WHAT NEEDS TO BE DONE:
Read through the lines below and copy the ones holding the string "farine".

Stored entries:
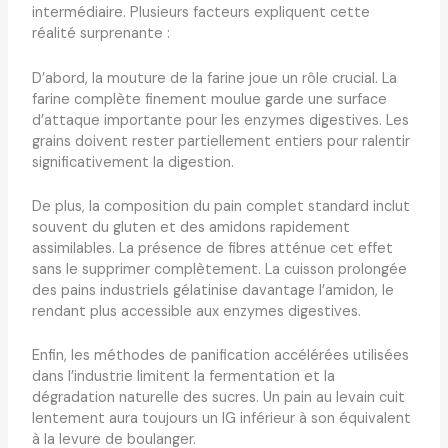
intermédiaire. Plusieurs facteurs expliquent cette
réalité surprenante :
D’abord, la mouture de la farine joue un rôle crucial. La
farine complète finement moulue garde une surface
d’attaque importante pour les enzymes digestives. Les
grains doivent rester partiellement entiers pour ralentir
significativement la digestion.
De plus, la composition du pain complet standard inclut
souvent du gluten et des amidons rapidement
assimilables. La présence de fibres atténue cet effet
sans le supprimer complètement. La cuisson prolongée
des pains industriels gélatinise davantage l’amidon, le
rendant plus accessible aux enzymes digestives.
Enfin, les méthodes de panification accélérées utilisées
dans l’industrie limitent la fermentation et la
dégradation naturelle des sucres. Un pain au levain cuit
lentement aura toujours un IG inférieur à son équivalent
à la levure de boulanger.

TASK RESULT:
D’abord, la mouture de la farine joue un rôle crucial. La
farine complète finement moulue garde une surface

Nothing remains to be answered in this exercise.